____ TEXT SHOWN

Best Screen Recorder for Mac in 2025: 7 Tools Compared
Finding the best screen recorder for Mac shouldn’t require hours of research and trial-and-error installs. Whether you’re a developer documenting a bug, a product manager walking through a prototype, or a customer success rep answering a support ticket with a quick video — you need a tool that captures your screen, adds context, and shares it instantly.
The problem? Most Mac screen recording software either buries useful features behind clunky interfaces, forces you into expensive subscriptions for basic functionality, or produces files that sit on your desktop until you remember to upload them somewhere. After testing over a dozen screen recorders across macOS 14 Sonoma and macOS 15 Sequoia, we narrowed it down to the 7 that actually deliver for professional workflows.
The best screen recorder for Mac in 2025 is Zight — a lightweight app that combines screen recording, screenshots, GIF creation, and async video into one tool. Every recording is auto-uploaded to the cloud, and a shareable link is copied to your clipboard in seconds. No export → upload → share dance. Just record and send.
⚡ Quick Answer
Zight is the best screen recorder for Mac in 2025. It records your screen, webcam, and audio in one click. Recordings are instantly uploaded to the cloud and a shareable link is copied to your clipboard — no file management required. It also creates annotated screenshots and GIFs, integrates with Slack, Jira, and GitHub, and offers a free plan. For developers, PMs, customer success teams, and remote workers who need the fastest path from “I need to show you this” to a sharable link, nothing else comes close.

________
____ DATA LISTING

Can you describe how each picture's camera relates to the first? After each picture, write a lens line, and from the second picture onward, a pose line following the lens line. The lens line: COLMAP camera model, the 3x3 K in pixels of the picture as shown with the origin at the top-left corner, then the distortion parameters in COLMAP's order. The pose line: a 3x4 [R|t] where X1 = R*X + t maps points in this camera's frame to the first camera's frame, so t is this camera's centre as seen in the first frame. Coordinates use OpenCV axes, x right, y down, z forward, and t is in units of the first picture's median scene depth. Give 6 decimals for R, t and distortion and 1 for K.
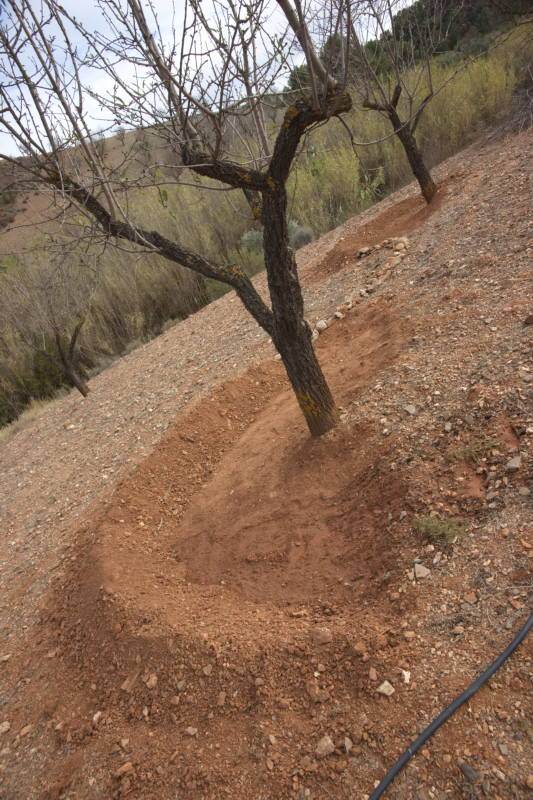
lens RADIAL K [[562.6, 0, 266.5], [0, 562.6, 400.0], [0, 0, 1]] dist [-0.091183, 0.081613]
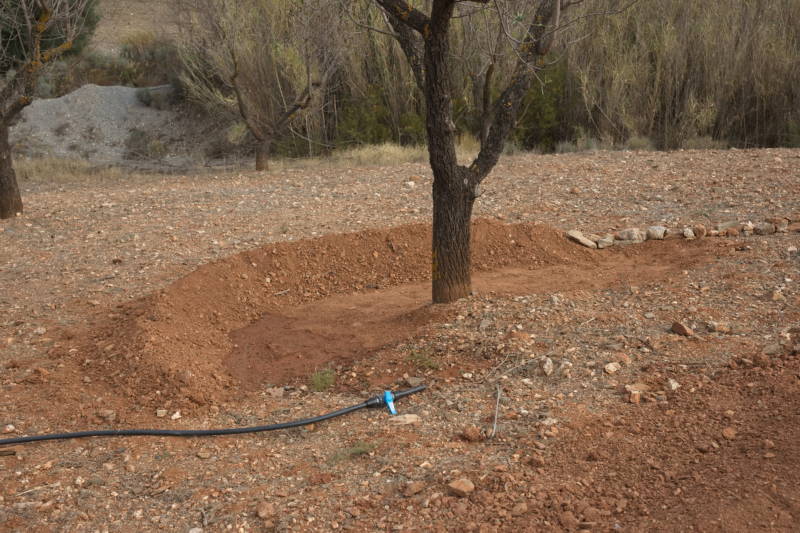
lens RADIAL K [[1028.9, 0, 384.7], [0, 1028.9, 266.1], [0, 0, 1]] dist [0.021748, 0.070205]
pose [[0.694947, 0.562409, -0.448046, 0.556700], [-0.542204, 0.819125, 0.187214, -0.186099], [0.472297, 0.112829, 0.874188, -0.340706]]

________
____ DATA LISTING

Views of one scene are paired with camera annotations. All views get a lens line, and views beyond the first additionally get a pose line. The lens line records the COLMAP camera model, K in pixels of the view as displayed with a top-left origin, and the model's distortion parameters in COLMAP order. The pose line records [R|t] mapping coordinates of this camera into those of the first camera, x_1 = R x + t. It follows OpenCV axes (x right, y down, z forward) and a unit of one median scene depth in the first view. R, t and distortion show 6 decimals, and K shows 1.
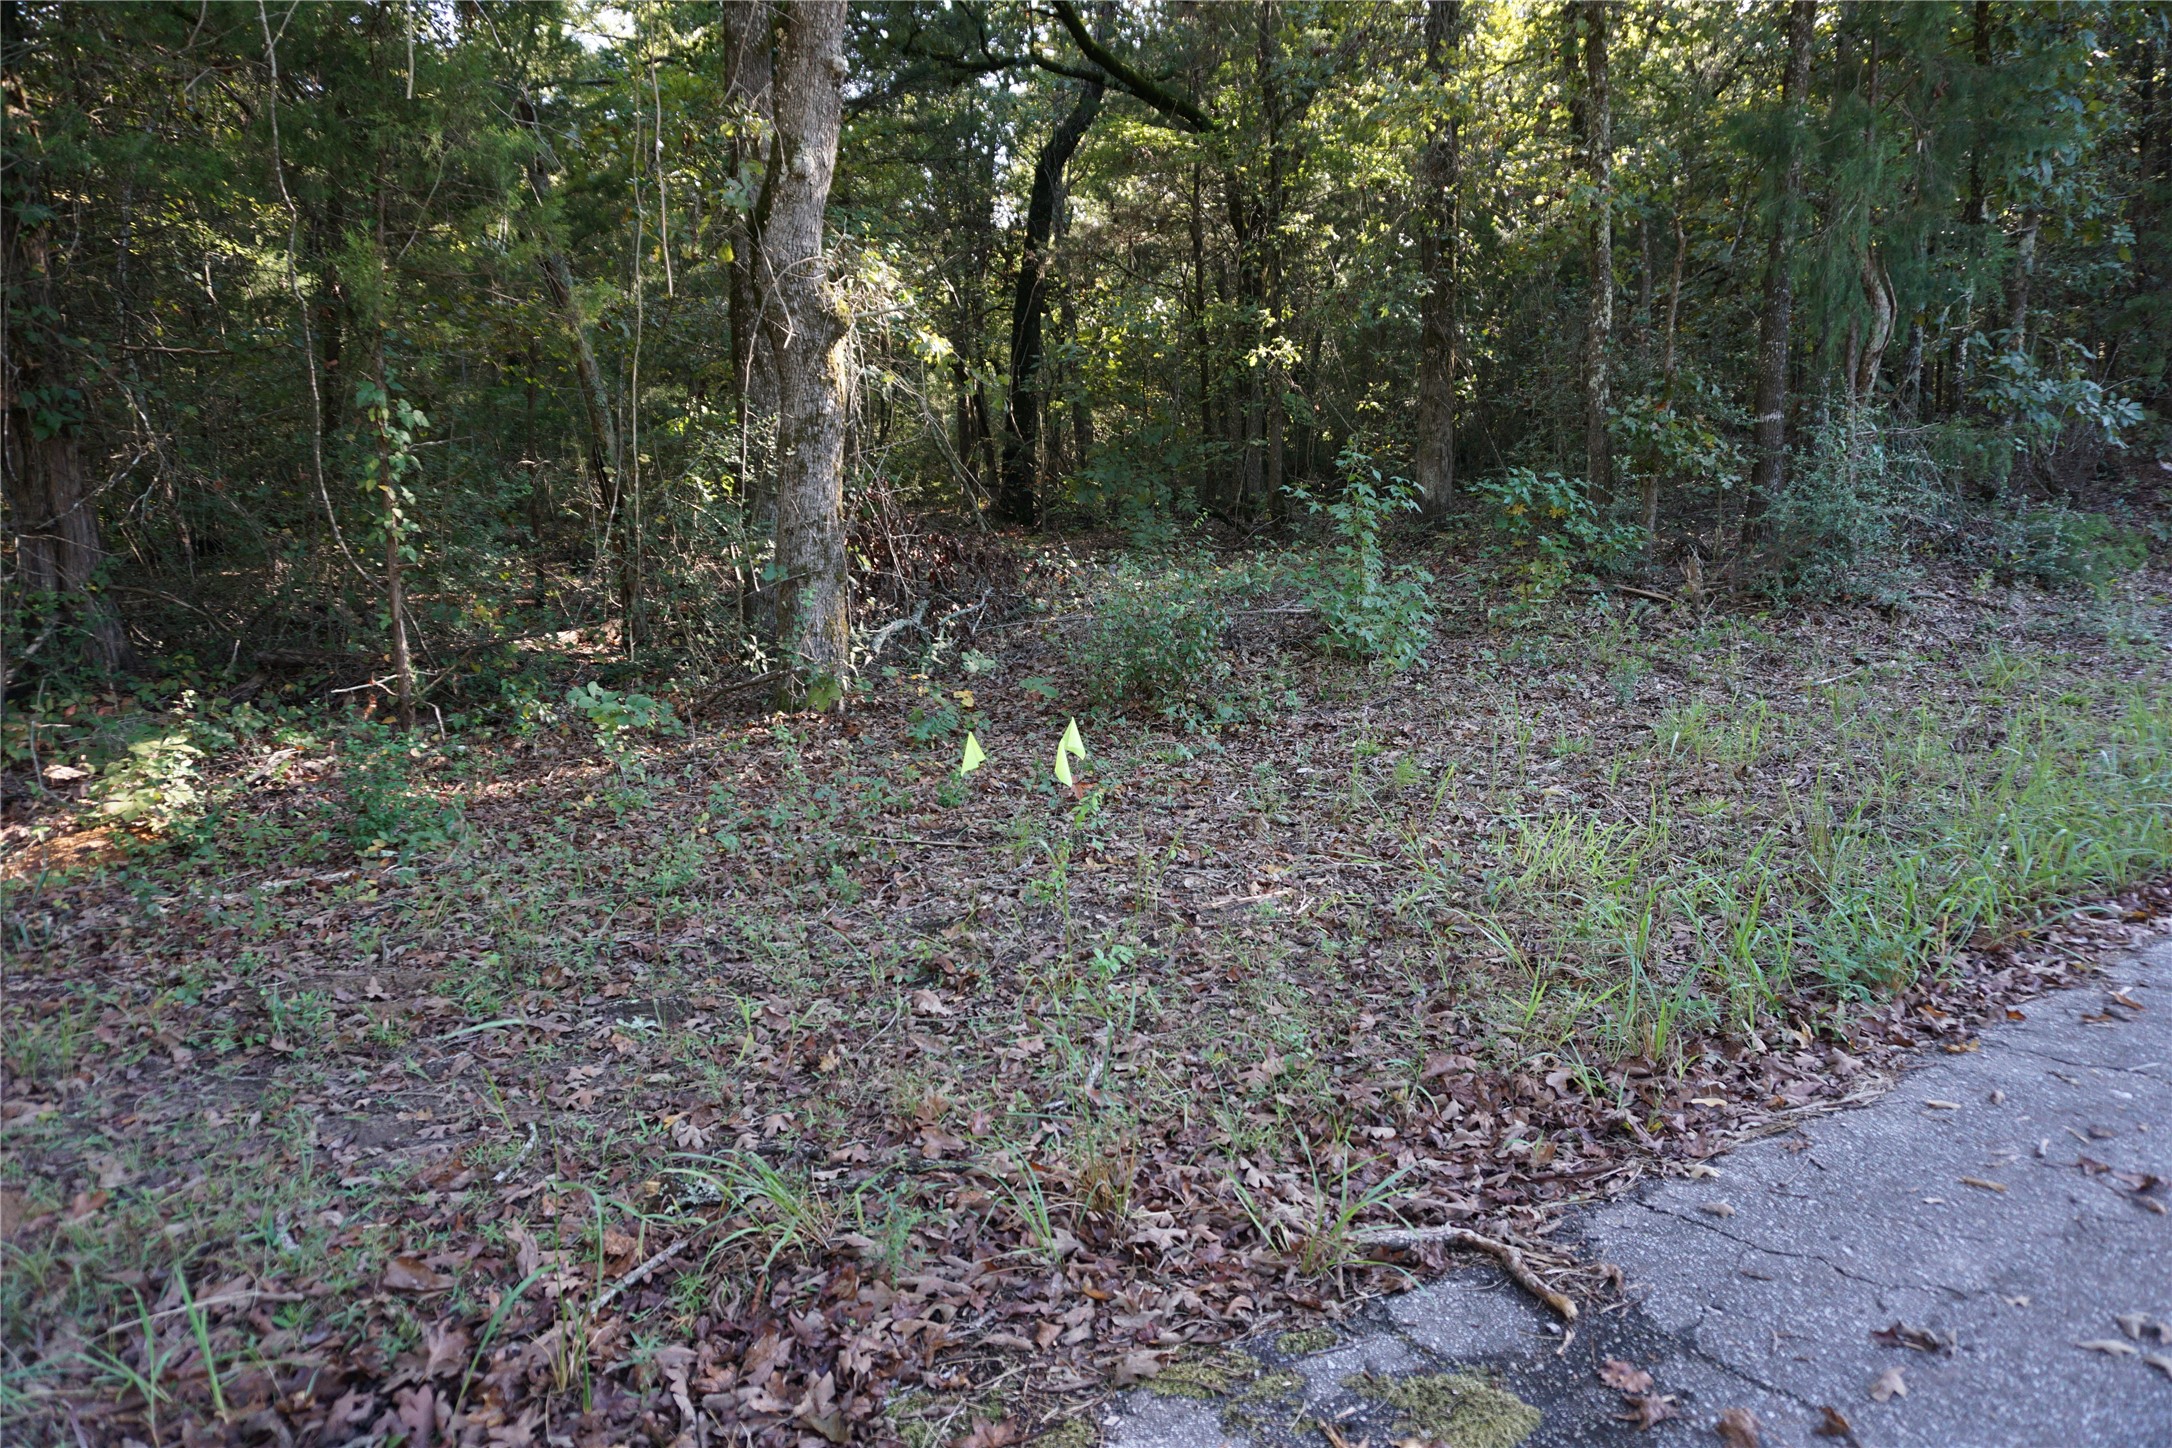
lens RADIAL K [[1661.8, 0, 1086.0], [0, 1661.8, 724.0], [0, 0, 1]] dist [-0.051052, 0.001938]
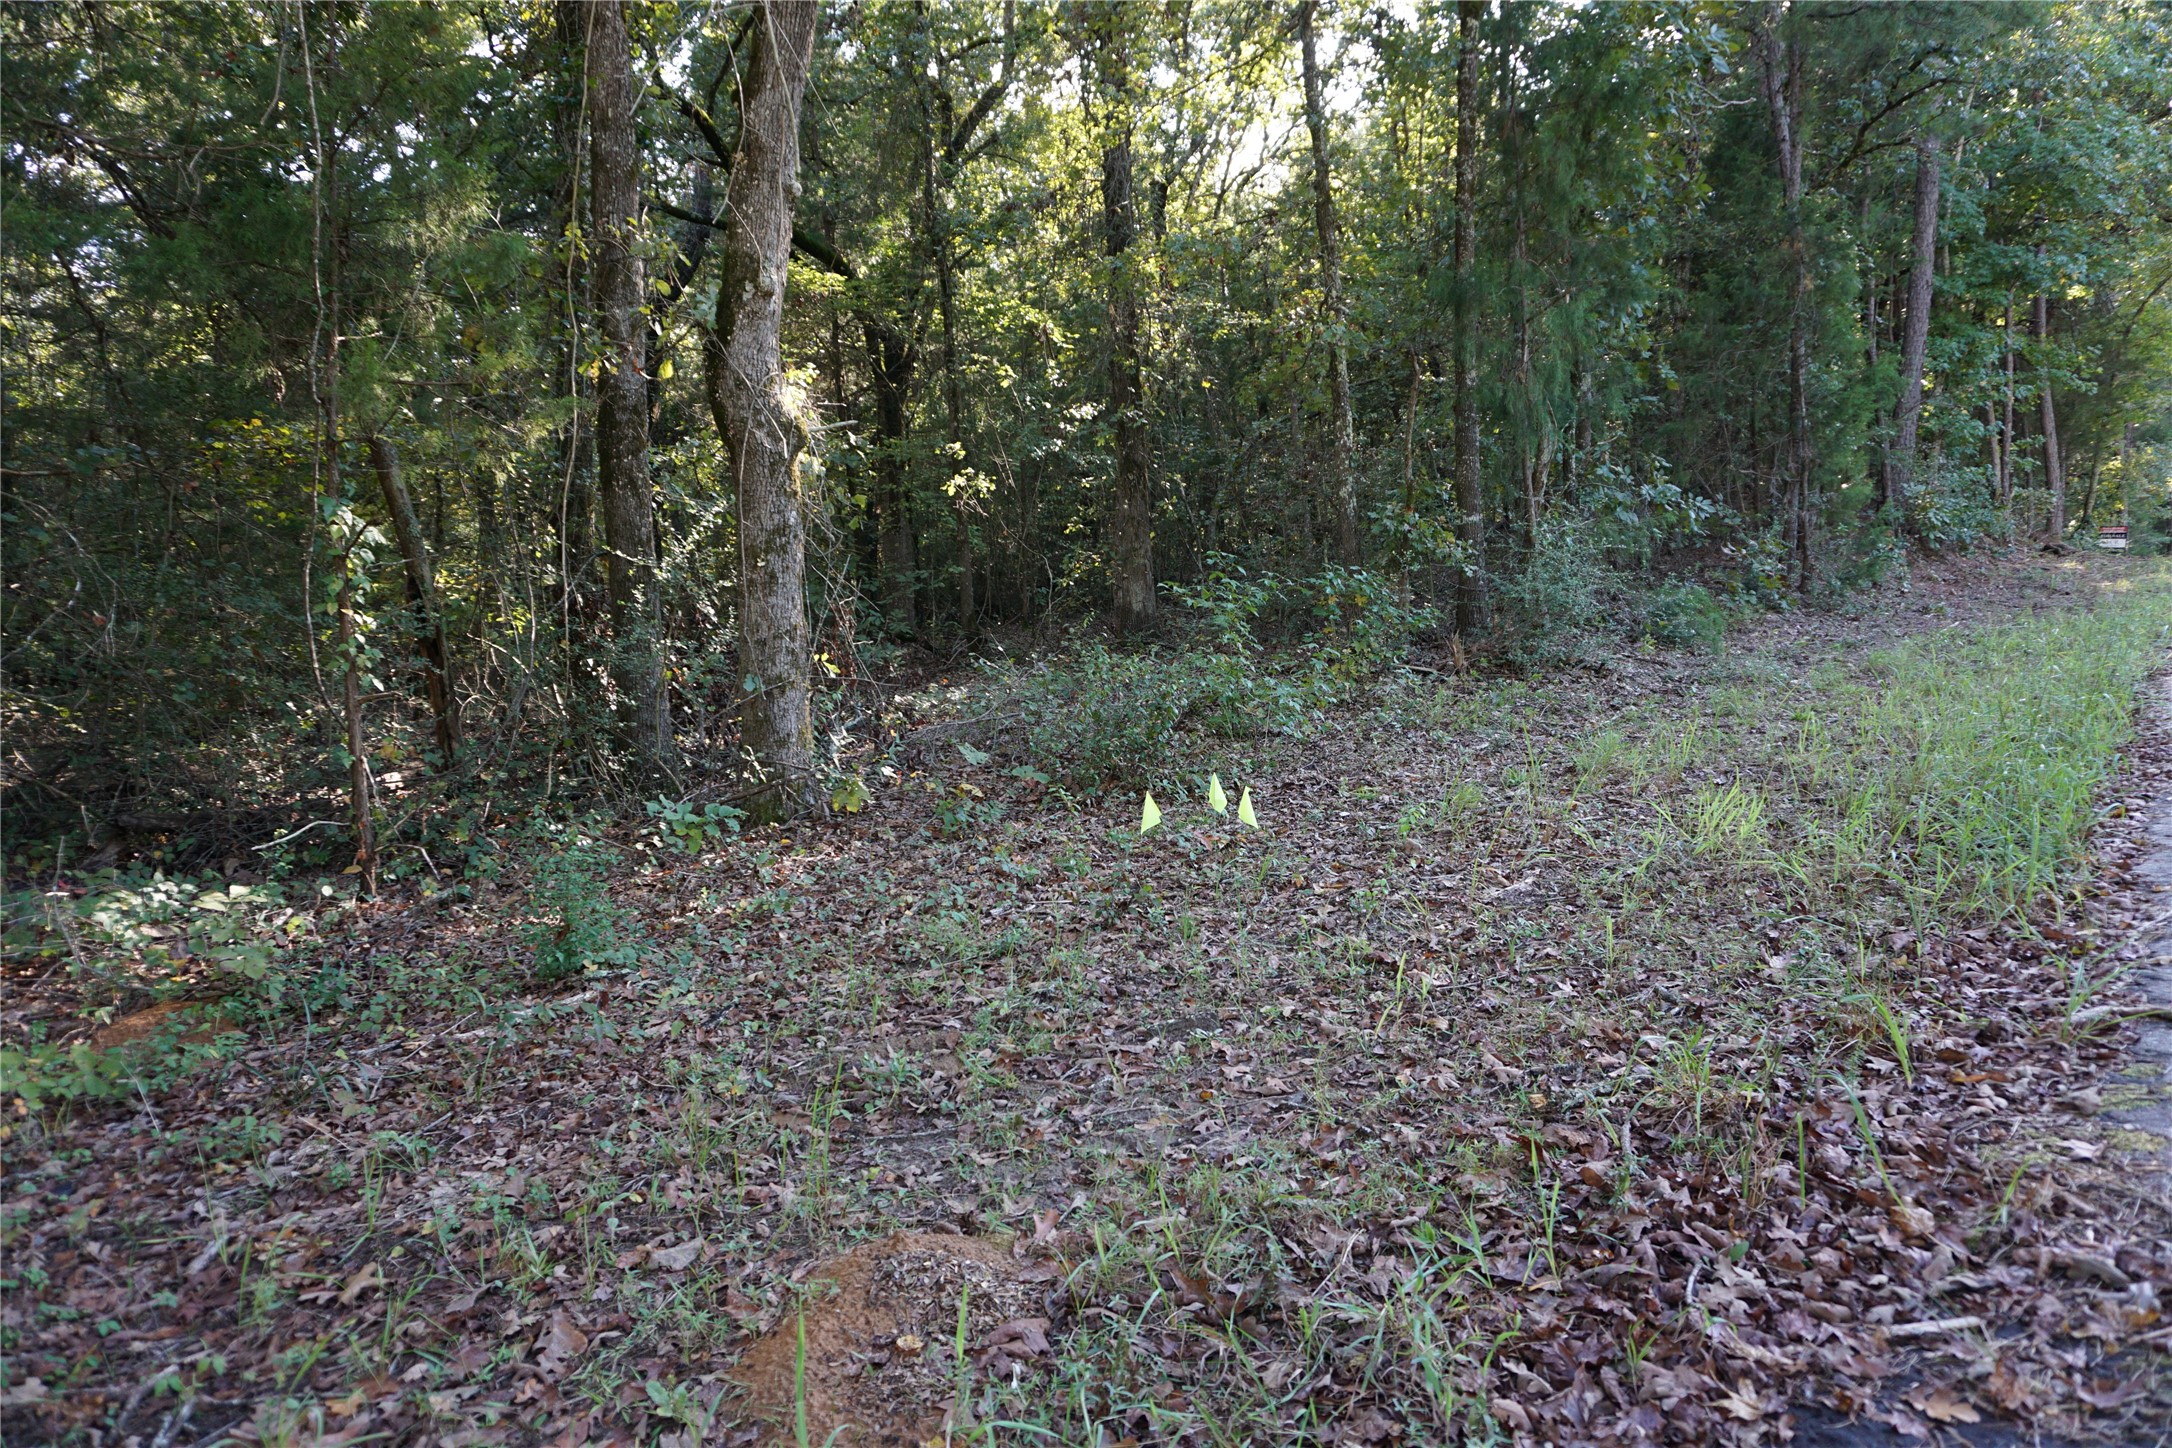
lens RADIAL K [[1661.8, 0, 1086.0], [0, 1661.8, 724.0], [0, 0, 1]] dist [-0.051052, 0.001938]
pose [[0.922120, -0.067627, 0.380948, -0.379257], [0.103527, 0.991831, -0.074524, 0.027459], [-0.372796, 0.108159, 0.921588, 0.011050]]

________

ASSIGNMENT 1
On which macOS versions does the Mac screen recorder article say the recorders were tested?
ASSIGNMENT 2
Please extend the Mac screen recorder article, starting after its last sentence.
The data has no role in this work.

TASK OUTPUT 1
macOS 14 Sonoma and macOS 15 Sequoia.

TASK OUTPUT 2
How We Tested These Mac Screen Recorders
We installed and tested each tool on a MacBook Pro (M3, 16 GB RAM) running macOS 15 Sequoia. For each recorder, we evaluated:
- Time to first share — How quickly can you go from “I need to record this” to sending a link to a teammate?
- Audio capture — Does it record system audio, mic audio, or both? Without third-party drivers?
- Webcam overlay — Can you add a face bubble for walkthroughs and async updates?
- Annotation & editing — Can you trim, annotate, or highlight before sharing?
- Sharing workflow — Local file only, or cloud-hosted with instant link?
- Integrations — Does it plug into Slack, Jira, Notion, GitHub, or your existing stack?
- Pricing fairness — What do you get for free, and is the paid plan reasonable?
We also timed the full capture-to-share workflow for a 2-minute screen recording with mic audio — the kind you’d send in a Slack thread to explain a bug or walk through a feature. The results are in the comparison table below.
The 7 Best Screen Recorders for Mac in 2025
1. Zight — Best Overall Screen Recorder for Mac
Best for: Remote teams, developers, PMs, and customer success — anyone who shares screen recordings in chat, tickets, or docs daily.
Price: Free plan available · Pro from $9.95/month · See current pricing
Zight is purpose-built for the workflow that matters most: capture → annotate → share, all in under 30 seconds. When I tested a 2-minute screen recording with mic audio, the link was on my clipboard 8 seconds after I stopped recording. No export dialog, no file picker, no manual upload. It just works.
What makes Zight different from other screen recorder Mac free tools is that it’s not just a recorder — it’s a visual communication platform. From the menu bar icon, you get one-click access to:
- Screen recording (full screen, window, or custom region) with system audio + mic
- Webcam overlay (picture-in-picture bubble) for async video updates
- Annotated screenshots with arrows, text, blur, and numbered steps
- GIF creation — record a short clip and Zight converts it to a GIF automatically
- Instant cloud upload with a shareable link copied to clipboard
- AI-powered features — auto-generated titles and smart search across your recording library
After recording hundreds of screen sessions, the pattern that works best is: record, trim the dead air at the start and end using Zight’s one-click trim editor, and paste the link into Slack or Jira. The whole loop takes less time than writing a two-paragraph explanation.
Pro tip: Use the keyboard shortcut ⌘+Shift+6 (customizable) to start recording instantly without opening the app. If you’re filing a bug report, switch to GIF mode for clips under 15 seconds — GIFs embed inline in GitHub issues and Jira tickets without requiring the viewer to click a link.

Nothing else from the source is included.